Alphus Gibb had heard somewhere that books were a window into the world. He had read few books, lest he be a peeping-Tom, and he wasn’t sure he was entitled to windows. But then, of course, there was Belle with her library! Her nose always in a book, and there was the way she was reading her own story without suspecting it.
Alphus wanted to be like Belle, kind and lovely. Her library had windows, with little square panes like eyelids, from floor to ceiling. Alphus thought this gave credence to books being windows, at least to books being sometimes next to windows.
There was one bookstore in snow country, America. The sidewalks were an aged and fuming shade of gray, clear of snow close to the buildings where it was forced back by the old awnings hung above storefronts. The sign in front read simply, “Used Books.” The diner across the street was the shape of a milk bottle. Through the window, red stools sat on the counters, upside down like stiff spiders in surrender.
An elderly gentleman greeted Alphus as he entered Used Books. Alphus scuffled his feet and surveyed the room; it was stuffed from floor to ceiling with shelves of books. Alphus felt like he was breathing books or that the room was an artery pumping books from a deep dark heart of paper and binding glue and viscous ink, viral and worming, ink that oozed its way across pressed leather surfaces, infecting pages and scarring them with hieroglyphs.
This is the way into the world? Alphus wondered.
The gentleman behind the counter wore a pressed white shirt and a scholarly mustache. “Please, let me know if I can be of any service.” He said to Alphus. Another man sat opposite the counter in a folding chair. The cramped conditions coupled with this man’s unpleasant fatness made it so that Alphus couldn’t avoid squirming against his knees in order to get past him. His jeans were stained with black and connected to black suspenders atop a faded T-shirt.
Alphus wandered through the stacks. Jannika Durby… Ross Troikin… Fisher Knox… Alphus recognized none of the authors. Although, he figured he should have: each had about a bookshelf and a half dedicated to holding his or her works alone.
“—I’ve seen enough in my lifetime.”
“But did you hear me? That’s some twisted shit.” Alphus could barely hear the men in the front talking to each other.
“At this point, you’ve seen one, you’ve seen them all. Nothing’s really new anymore.”
“Yeah but -- --the poses and lighting –”
“Of course, you know some of the best photographers in the world –”
“I ended up talking those two girls who were in here the other day -- -- Anyway, I’ve got some for you to look at.”
Alphus continued into the next room to keep himself from eavesdropping. This room was as clogged with books as the first. A deer-like woman sat crumpled on the ground amidst a skirmish of books. Her eyes were deep-set, her limbs were slender, and there were gray patches of wear on her tennis shoes. She would put a book on the bottom shelf, take it off, reconsider, put it back, and then slide a great chunk of them over. She did not look at Alphus. Looking at her made him tremble. She had one long braid that ran down the middle of her back. Between moving books she would tap her fingers on the wooden shelf, rapidly.
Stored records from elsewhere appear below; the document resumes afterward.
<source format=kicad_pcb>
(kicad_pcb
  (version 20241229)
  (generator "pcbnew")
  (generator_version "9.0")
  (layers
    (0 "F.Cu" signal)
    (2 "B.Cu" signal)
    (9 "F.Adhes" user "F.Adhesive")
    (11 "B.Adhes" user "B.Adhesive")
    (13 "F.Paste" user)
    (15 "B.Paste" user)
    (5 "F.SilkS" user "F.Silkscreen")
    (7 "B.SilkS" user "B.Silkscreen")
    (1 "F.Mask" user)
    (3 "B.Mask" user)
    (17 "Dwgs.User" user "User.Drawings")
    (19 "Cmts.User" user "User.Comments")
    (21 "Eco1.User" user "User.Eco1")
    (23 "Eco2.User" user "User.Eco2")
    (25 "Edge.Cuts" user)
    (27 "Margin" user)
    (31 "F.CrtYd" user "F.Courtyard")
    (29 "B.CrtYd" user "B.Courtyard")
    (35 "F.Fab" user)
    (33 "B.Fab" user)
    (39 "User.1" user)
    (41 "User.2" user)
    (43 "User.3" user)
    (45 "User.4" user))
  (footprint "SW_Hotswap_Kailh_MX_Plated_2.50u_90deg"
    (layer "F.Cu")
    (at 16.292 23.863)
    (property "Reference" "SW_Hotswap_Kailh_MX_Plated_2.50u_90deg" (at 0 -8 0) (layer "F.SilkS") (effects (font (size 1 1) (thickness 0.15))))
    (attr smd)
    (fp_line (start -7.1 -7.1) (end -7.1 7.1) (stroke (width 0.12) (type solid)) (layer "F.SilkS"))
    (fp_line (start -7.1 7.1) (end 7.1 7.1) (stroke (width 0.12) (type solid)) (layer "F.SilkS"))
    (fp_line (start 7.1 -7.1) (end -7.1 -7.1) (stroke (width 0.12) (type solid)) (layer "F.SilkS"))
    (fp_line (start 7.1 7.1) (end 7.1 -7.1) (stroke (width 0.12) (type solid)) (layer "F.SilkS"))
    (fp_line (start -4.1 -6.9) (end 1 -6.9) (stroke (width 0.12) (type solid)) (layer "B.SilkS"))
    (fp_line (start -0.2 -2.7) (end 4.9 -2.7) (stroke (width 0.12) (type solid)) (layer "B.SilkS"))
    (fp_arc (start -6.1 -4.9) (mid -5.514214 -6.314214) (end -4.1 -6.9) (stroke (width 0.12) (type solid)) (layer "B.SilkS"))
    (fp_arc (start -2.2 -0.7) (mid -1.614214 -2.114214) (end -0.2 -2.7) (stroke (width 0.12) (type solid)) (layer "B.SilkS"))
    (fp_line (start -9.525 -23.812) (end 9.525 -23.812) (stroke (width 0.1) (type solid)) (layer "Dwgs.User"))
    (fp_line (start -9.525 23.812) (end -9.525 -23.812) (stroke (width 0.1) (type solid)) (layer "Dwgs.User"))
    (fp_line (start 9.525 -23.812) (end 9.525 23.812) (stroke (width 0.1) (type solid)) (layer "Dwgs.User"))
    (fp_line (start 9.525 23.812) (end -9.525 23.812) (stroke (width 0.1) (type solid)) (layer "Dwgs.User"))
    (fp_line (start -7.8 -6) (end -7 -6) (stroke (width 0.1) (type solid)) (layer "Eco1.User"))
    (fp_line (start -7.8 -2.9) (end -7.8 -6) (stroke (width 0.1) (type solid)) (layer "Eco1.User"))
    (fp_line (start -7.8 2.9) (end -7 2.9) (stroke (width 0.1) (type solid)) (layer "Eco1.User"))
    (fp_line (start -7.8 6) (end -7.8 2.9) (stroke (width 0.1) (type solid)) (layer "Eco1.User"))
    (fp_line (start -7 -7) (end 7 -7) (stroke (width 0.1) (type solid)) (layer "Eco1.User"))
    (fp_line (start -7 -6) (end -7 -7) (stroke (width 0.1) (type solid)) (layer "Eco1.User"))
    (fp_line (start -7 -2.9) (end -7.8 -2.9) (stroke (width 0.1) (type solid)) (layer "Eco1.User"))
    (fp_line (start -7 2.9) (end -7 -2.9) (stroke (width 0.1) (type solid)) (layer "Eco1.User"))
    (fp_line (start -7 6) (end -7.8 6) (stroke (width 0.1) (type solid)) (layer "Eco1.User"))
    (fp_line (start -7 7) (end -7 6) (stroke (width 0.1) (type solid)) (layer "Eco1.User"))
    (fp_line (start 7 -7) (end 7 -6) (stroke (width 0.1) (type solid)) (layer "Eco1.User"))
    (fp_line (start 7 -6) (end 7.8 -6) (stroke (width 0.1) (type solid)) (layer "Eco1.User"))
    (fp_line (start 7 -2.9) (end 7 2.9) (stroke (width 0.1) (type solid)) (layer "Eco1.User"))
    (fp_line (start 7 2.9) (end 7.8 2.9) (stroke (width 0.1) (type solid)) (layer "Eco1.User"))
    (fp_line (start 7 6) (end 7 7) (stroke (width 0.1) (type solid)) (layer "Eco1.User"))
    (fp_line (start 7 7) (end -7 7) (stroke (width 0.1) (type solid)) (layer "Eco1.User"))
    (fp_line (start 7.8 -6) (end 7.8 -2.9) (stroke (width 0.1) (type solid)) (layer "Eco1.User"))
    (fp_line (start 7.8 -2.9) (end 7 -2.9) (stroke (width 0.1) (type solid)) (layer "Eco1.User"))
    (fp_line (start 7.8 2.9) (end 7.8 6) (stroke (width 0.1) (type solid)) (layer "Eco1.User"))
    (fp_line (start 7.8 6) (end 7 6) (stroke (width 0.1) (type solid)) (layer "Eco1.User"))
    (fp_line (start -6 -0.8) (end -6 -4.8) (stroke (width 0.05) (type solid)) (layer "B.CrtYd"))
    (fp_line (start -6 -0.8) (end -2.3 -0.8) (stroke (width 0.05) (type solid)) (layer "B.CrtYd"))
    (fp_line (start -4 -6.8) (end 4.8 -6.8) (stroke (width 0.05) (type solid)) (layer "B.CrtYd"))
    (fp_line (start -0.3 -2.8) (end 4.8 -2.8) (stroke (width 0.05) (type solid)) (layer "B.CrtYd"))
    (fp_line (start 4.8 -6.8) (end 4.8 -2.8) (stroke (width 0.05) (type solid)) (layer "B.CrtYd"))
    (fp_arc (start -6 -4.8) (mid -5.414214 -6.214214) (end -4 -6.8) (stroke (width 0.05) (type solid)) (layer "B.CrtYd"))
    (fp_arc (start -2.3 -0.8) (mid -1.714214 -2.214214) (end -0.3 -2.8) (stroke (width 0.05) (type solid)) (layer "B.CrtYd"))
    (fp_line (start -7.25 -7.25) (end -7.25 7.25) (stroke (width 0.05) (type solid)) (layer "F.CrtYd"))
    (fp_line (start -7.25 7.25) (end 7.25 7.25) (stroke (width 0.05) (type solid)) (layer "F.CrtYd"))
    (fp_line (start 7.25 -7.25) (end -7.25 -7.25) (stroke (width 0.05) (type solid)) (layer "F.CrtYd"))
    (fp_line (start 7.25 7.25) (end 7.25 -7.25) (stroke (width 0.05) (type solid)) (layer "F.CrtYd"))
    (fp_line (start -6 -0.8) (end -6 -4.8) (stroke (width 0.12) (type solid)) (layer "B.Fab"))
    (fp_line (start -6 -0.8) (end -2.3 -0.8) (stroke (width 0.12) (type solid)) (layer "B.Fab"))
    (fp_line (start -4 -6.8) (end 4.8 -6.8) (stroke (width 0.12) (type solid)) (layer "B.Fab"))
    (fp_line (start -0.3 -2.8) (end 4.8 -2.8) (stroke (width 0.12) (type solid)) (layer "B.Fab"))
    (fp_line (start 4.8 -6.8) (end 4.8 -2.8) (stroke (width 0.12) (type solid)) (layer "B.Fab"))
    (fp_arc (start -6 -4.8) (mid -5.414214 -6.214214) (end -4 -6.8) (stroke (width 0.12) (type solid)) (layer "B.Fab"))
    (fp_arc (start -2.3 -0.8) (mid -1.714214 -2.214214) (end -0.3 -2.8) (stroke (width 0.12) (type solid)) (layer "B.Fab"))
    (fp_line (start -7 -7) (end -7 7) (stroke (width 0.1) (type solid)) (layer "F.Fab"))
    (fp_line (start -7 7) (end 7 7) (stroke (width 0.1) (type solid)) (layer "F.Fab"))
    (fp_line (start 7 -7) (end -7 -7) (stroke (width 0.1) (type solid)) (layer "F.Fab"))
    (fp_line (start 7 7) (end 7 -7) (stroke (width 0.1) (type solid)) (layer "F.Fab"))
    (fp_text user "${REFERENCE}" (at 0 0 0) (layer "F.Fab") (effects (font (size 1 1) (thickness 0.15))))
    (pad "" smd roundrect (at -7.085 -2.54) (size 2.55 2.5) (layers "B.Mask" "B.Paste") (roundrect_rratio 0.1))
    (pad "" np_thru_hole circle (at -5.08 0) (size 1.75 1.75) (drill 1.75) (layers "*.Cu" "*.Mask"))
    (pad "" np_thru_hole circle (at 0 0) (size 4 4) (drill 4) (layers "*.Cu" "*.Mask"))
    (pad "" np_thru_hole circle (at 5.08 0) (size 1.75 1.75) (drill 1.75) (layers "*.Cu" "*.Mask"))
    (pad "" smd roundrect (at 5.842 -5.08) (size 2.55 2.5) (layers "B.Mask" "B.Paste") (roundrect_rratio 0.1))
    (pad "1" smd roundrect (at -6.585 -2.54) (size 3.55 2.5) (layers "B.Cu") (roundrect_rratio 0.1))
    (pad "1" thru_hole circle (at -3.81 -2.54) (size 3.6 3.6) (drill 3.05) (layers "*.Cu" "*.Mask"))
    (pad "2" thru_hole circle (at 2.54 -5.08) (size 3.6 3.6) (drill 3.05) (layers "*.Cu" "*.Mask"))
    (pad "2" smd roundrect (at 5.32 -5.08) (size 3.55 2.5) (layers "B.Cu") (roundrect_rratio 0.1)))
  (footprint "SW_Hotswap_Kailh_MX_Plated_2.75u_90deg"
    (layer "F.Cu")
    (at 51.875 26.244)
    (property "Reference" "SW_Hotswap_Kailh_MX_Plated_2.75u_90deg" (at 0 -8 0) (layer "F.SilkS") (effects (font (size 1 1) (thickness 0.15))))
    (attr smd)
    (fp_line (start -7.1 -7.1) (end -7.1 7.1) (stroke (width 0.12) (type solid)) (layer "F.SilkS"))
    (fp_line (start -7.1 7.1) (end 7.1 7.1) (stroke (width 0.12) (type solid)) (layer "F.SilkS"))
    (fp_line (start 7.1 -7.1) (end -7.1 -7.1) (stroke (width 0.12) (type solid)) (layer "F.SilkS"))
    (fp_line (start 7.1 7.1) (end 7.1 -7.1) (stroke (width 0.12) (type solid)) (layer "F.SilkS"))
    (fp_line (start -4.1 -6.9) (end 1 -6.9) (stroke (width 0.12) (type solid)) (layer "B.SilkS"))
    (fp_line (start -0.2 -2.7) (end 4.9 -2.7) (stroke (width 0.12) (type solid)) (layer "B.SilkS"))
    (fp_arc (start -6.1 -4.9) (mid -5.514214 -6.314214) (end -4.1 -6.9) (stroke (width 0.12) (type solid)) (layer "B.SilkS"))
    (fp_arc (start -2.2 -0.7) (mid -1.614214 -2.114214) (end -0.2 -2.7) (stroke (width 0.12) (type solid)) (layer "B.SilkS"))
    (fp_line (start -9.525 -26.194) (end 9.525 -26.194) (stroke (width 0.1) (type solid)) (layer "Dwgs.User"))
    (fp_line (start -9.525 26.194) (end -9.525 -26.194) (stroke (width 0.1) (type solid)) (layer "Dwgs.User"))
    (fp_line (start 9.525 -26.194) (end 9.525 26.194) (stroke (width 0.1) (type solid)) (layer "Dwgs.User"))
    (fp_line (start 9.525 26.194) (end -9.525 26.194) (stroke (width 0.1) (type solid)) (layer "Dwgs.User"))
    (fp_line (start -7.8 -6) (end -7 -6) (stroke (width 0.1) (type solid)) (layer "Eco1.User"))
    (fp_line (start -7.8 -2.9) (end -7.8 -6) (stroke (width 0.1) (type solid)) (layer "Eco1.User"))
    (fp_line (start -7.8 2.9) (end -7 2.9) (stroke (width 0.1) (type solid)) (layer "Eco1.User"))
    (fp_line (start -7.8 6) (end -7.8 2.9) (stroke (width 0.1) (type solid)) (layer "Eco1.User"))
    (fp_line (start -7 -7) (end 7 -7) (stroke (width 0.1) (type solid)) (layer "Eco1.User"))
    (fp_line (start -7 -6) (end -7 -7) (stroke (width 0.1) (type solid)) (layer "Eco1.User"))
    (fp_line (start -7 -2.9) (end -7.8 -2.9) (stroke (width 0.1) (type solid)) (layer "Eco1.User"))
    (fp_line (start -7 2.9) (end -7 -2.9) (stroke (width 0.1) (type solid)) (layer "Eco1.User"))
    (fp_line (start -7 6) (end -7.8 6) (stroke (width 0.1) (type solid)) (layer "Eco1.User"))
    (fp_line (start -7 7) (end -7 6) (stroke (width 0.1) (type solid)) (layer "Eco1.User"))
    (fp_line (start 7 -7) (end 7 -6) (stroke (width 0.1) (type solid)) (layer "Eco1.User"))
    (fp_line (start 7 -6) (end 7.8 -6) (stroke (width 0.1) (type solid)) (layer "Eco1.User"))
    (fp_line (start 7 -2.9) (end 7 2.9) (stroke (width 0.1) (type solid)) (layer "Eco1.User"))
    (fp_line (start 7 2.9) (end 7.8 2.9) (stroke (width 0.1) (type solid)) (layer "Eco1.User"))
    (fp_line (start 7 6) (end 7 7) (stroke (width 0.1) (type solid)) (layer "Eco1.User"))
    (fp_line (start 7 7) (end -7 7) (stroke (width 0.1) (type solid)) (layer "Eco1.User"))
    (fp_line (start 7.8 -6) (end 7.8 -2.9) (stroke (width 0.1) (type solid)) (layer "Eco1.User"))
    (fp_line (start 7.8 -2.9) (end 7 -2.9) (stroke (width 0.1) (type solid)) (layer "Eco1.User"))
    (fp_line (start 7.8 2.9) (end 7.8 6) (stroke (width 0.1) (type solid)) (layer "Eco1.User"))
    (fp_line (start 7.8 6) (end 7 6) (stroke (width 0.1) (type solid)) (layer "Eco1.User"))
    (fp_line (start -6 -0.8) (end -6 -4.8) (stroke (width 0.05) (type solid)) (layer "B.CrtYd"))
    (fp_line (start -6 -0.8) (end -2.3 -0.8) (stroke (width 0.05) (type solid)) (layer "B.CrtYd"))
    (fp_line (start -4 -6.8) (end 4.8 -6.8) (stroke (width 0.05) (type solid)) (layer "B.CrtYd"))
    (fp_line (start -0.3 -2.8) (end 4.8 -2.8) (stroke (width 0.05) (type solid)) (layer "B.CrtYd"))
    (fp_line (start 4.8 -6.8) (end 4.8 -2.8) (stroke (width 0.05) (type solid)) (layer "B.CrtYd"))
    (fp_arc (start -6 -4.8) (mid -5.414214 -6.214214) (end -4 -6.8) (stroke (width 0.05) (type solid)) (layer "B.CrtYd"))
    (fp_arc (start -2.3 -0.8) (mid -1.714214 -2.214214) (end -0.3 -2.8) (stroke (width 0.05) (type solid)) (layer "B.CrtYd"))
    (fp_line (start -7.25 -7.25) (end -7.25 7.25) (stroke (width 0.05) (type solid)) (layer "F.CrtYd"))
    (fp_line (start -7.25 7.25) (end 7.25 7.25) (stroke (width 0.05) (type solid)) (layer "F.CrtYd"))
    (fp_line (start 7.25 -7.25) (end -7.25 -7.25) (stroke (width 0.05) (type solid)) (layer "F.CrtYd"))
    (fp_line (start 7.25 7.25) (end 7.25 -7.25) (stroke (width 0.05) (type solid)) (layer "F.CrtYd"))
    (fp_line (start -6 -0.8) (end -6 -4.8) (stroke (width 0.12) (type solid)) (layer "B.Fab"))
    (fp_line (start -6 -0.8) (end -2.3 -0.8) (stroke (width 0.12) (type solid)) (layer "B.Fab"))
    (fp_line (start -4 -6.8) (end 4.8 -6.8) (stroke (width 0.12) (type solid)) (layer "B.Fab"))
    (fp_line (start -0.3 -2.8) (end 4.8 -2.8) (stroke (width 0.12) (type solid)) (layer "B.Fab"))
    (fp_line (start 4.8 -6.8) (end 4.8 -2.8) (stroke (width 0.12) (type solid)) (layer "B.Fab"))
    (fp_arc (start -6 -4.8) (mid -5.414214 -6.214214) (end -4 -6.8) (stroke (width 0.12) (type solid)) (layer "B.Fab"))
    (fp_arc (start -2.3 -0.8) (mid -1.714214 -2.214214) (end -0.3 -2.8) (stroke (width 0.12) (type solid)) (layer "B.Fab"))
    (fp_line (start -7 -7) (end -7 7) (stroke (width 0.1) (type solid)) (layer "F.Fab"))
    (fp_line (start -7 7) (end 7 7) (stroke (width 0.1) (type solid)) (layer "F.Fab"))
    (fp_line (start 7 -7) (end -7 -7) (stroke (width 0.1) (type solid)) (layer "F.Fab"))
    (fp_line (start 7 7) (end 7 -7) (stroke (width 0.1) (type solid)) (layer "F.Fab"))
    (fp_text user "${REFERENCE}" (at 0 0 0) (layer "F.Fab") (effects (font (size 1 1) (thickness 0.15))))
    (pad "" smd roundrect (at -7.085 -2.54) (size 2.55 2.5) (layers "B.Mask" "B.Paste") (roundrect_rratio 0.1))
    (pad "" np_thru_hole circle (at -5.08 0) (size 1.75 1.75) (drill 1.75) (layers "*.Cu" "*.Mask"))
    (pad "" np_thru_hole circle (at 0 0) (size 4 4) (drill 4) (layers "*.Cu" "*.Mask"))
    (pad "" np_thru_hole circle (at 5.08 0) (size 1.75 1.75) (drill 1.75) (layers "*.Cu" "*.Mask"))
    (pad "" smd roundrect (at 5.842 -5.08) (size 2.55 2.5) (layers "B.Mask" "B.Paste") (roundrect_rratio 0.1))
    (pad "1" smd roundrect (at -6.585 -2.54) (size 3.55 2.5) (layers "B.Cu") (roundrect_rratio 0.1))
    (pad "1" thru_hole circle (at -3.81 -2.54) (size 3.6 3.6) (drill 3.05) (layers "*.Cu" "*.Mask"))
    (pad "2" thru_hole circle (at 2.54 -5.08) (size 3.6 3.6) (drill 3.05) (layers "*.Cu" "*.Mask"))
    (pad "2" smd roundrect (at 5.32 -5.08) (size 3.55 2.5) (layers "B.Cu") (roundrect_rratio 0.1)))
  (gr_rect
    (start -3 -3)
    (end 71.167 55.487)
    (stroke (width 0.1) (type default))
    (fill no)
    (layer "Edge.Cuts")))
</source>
As she tapped, Alphus’s body shook; his calves and fingers twitched; his vision became gray around the edges, like she was sliding away from him down a long blurry tunnel.
Cold air burst into the shop as a large woman bustled her way in. Alphus returned to the front room feeling guilty for watching the shelving girl from high above her. The woman greeted the two shop men warmly. She was the picture of average – brown hair, a bit more girth than what’s healthy, and dressed in a neutral-colored rain coat.
The deer girl mumbled something as she tapped Alphus to get out of her way. The gentleman introduced her to the newcomer as she approached.
“Oh, this is the Jennifer you’ve been telling me about!” Said the woman.
“No, we have lots of Jennifers.”
Alphus smiled feeling directionless and uncomfortable.
“In fact, this looks like a man who likes his Jennifers.” The gentleman said motioning to Alphus.
“Let me help show you around. There’s a map on the wall for the cupboards of books. This room is for serials, the next is for authors with only one or two books, and the back room is our open jerkoff room. Back through that metal door.”
Jennifer made her way past the two of them, also squirming against the fat man’s knees. She was very thin, tiny, Alphus thought. She looked like he could fold her in on herself until she fit in the palm of his hand. Or maybe she’d be altogether nothing.
The fat man in the suspenders stood up and refilled the coffee maker. Its glass was stained a semi-transparent brown. It looked like it had been run out before its time, stained by the heat and neglect of half-filled pots not cleaned out until the next morning.
Alphus left the shop. He was not so charmed by windows.